Viva cada dia como se fosse o último. Um dia você acerta…
Tempo é dinheiro. Paguemos, portanto, as nossas dívidas com o tempo.
Quem inventou o trabalho não tinha o que fazer.
O voto deve ser rigorosamente secreto. Só assim, afinal, o eleitor não terá vergonha de votar no seu candidato.
Em todas as famílias há sempre um imbecil. É horrível, portanto, a situação do filho único.
Negociata é um bom negócio para o qual não fomos convidados.
Quem não muda de caminho é trem.
A moral dos políticos é como elevador: sobe e desce. Mas em geral enguiça por falta de energia, ou então não funciona definitivamente, deixando desesperados os infelizes que confiam nele.
O Brasil é feito por nós. Está na hora de desatar esses nós.
O mal do governo não é a falta de persistência, mas a persistência na falta.
Senso de humor é o sentimento que faz você rir daquilo que o deixaria louco de raiva se acontecesse a você.
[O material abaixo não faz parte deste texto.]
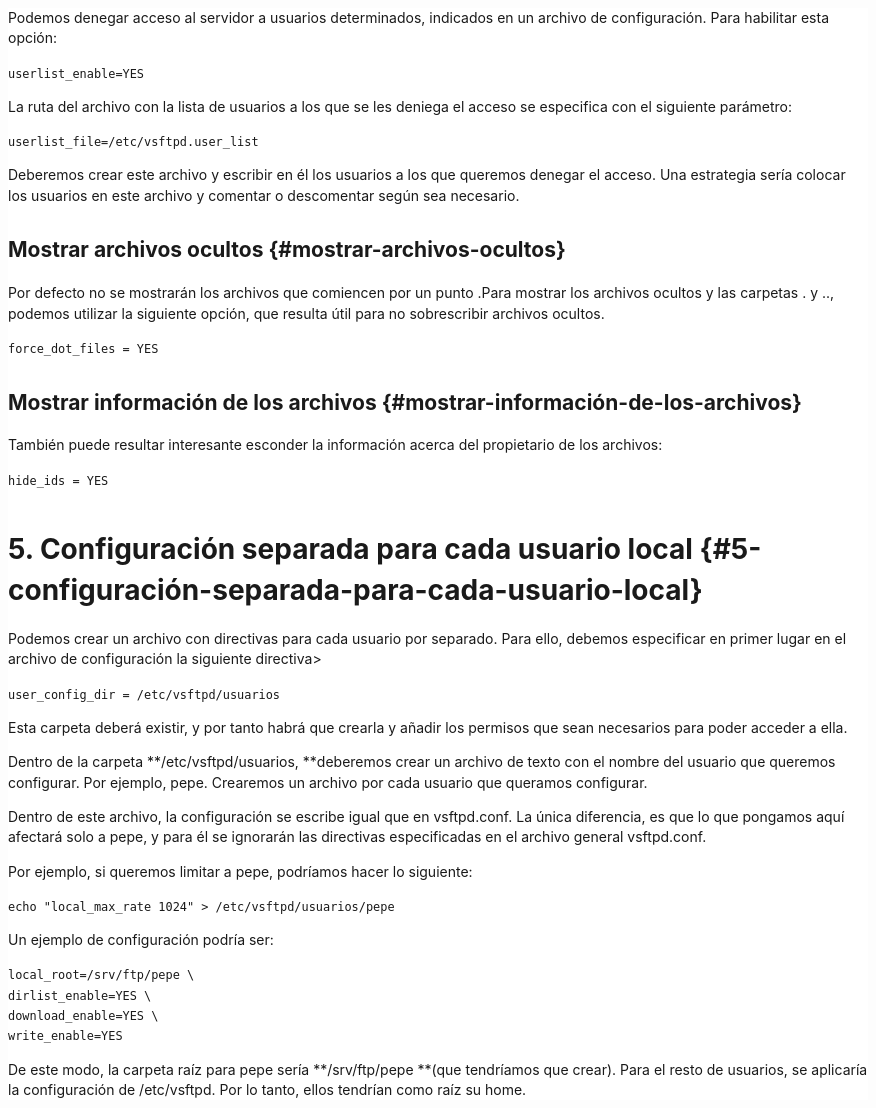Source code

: Podemos denegar acceso al servidor a usuarios determinados, indicados en un archivo de configuración. Para habilitar esta opción: 

    userlist_enable=YES

La ruta del archivo con la lista de usuarios a los que se les deniega el acceso se especifica con el siguiente parámetro:

    userlist_file=/etc/vsftpd.user_list

Deberemos crear este archivo y escribir en él los usuarios a los que queremos denegar el acceso. Una estrategia sería colocar los usuarios en este archivo y comentar o descomentar según sea necesario.

## Mostrar archivos ocultos {#mostrar-archivos-ocultos}

Por defecto no se mostrarán los archivos que comiencen por un punto .Para mostrar los archivos ocultos y las carpetas . y .., podemos utilizar la siguiente opción, que resulta útil para no sobrescribir archivos ocultos.

    force_dot_files = YES

## Mostrar información de los archivos {#mostrar-información-de-los-archivos}

También puede resultar interesante esconder la información acerca del propietario de los archivos:

    hide_ids = YES

# 5. Configuración separada para cada usuario local {#5-configuración-separada-para-cada-usuario-local}

Podemos crear un archivo con directivas para cada usuario por separado. Para ello, debemos especificar en primer lugar en el archivo de configuración la siguiente directiva>

    user_config_dir = /etc/vsftpd/usuarios

Esta carpeta deberá existir, y por tanto habrá que crearla y añadir los permisos que sean necesarios para poder acceder a ella.

Dentro de la carpeta **/etc/vsftpd/usuarios, **deberemos crear un archivo de texto con el nombre del usuario que queremos configurar. Por ejemplo, pepe. Crearemos un archivo por cada usuario que queramos configurar.

Dentro de este archivo, la configuración se escribe igual que en vsftpd.conf. La única diferencia, es que lo que pongamos aquí afectará solo a pepe, y para él se ignorarán las directivas especificadas en el archivo general vsftpd.conf.

Por ejemplo, si queremos limitar a pepe, podríamos hacer lo siguiente:

    echo "local_max_rate 1024" > /etc/vsftpd/usuarios/pepe

Un ejemplo de configuración podría ser:
```
local_root=/srv/ftp/pepe \
dirlist_enable=YES \
download_enable=YES \
write_enable=YES
```
De este modo, la carpeta raíz para pepe sería **/srv/ftp/pepe **(que tendríamos que crear). Para el resto de usuarios, se aplicaría la configuración de /etc/vsftpd. Por lo tanto, ellos tendrían como raíz su home.
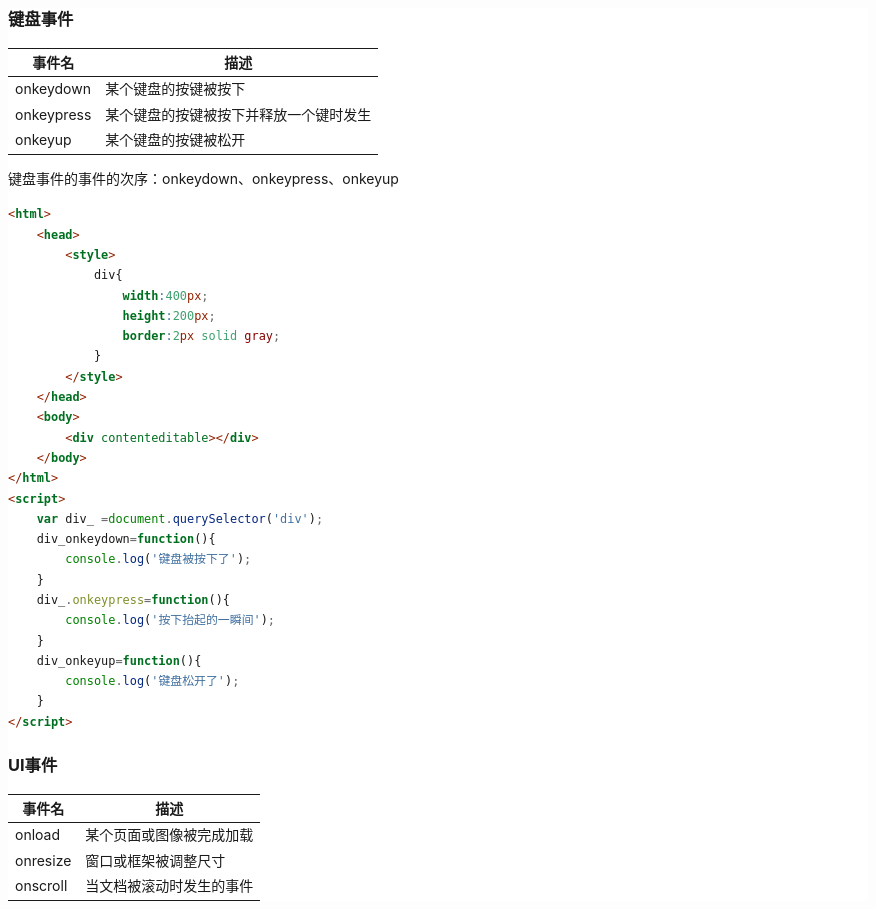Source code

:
```html
```

### 键盘事件

| 事件名     | 描述                                   |
| ---------- | -------------------------------------- |
| onkeydown  | 某个键盘的按键被按下                   |
| onkeypress | 某个键盘的按键被按下并释放一个键时发生 |
| onkeyup    | 某个键盘的按键被松开                   |

键盘事件的事件的次序：onkeydown、onkeypress、onkeyup

```html
<html>
    <head>
        <style>
            div{
                width:400px;
                height:200px;
                border:2px solid gray;
            }
        </style>
    </head>
    <body>
        <div contenteditable></div>
    </body>
</html>
<script>
	var div_ =document.querySelector('div');
    div_onkeydown=function(){
        console.log('键盘被按下了');
    }
    div_.onkeypress=function(){
        console.log('按下抬起的一瞬间');
    }
    div_onkeyup=function(){
        console.log('键盘松开了');
    }
</script>
```

### UI事件

| 事件名   | 描述                     |
| -------- | ------------------------ |
| onload   | 某个页面或图像被完成加载 |
| onresize | 窗口或框架被调整尺寸     |
| onscroll | 当文档被滚动时发生的事件 |
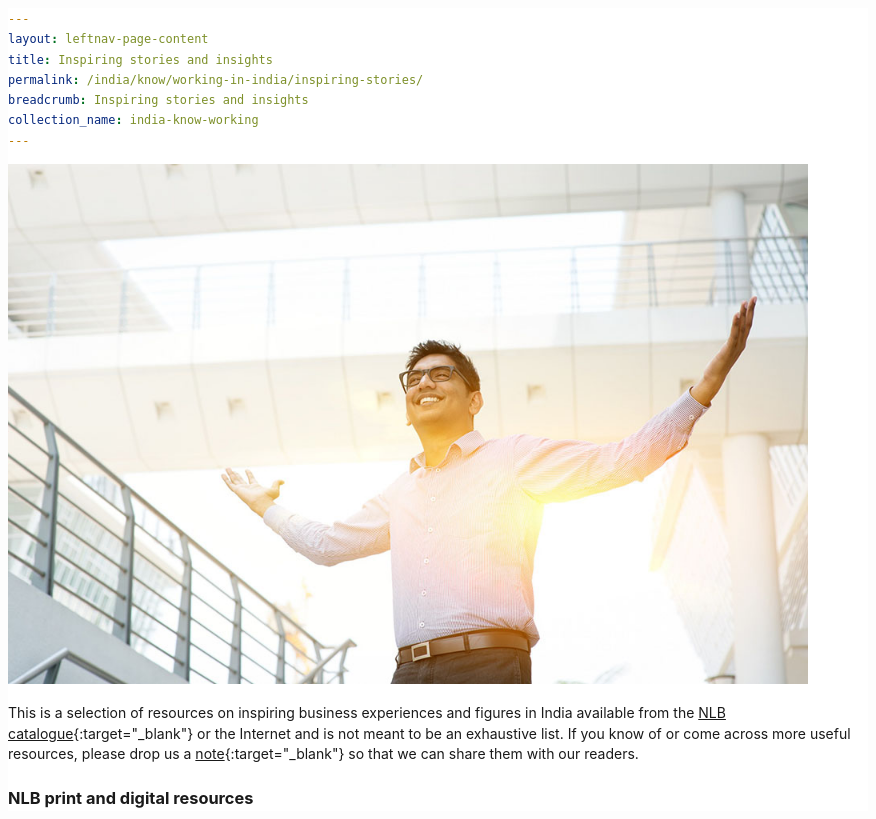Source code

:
 ```yaml
---
layout: leftnav-page-content
title: Inspiring stories and insights
permalink: /india/know/working-in-india/inspiring-stories/
breadcrumb: Inspiring stories and insights
collection_name: india-know-working
---
```


<img src="\images\india-working\inspiring-stories.jpg" alt="inspiring stories" style="width:800px;" />

This is a selection of resources on inspiring business experiences and figures in India available from the [NLB catalogue](http://catalogue.nlb.gov.sg/){:target="_blank"} or the Internet and is not meant to be an exhaustive list. If you know of or come across more useful resources, please drop us a [note](mailto:ref@nlb.gov.sg){:target="_blank"} so that we can share them with our readers.

### **NLB print and digital resources**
A sombra do branco é igual a do preto.
Este mês, em dia que não conseguimos confirmar, no ano 453 a.C., verificou-se terrível encontro entre os aguerridos exércitos da Beócia e de Creta. Segundo relatam as crônicas, venceram os cretinos, que até agora se encontram no governo.
O bacalhau é um peixe lavado e passado a ferro.
As mulheres de certa idade nunca são de idade certa.
Deus dá pente a quem não tem cabelo.
Os vivos são e serão sempre, cada vez mais, governados pelos mais vivos.
A guerra é uma coisa tão absurda e incompreensível que, quando se registra um combate de amplas proporções, até as baixas são altas.
Mais vale um galo no terreiro do que dois na testa.
Todo homem que se vende, recebe muito mais do que vale.
Desgraça de jacaré são estas bolsas de couro.
Genro é um homem casado com uma mulher cuja mãe se mete em tudo.
Adolescência é a idade em que o garoto se recusa a acreditar que um dia ficará tão cretino como o pai.
Vamos deixar como está para ver como eu fico.
O meu amor e eu nascemos um para o outro, agora só falta quem nos apresente.
Notas
Apparício Fernando de Brinkerhoff Torelly (1895-1971) nasceu em Rio Grande (RS).
Jornalista e escritor, pioneiro no humorismo político brasileiro, era conhecido pelos pseudônimos Apporelly e Barão de Itararé.
Criou o jornal carioca A Manha (sem til) em 1926, e vai comandá-lo até 1959 com algumas interrupções e edições espasmódicas nos últimos anos.
Máximas e Mínimas do Barão de Itararé é publicado em 1985 contendo uma coletânea de seus textos publicados ao longo dos anos no jornal A Manha e alguns poucos outros periódicos.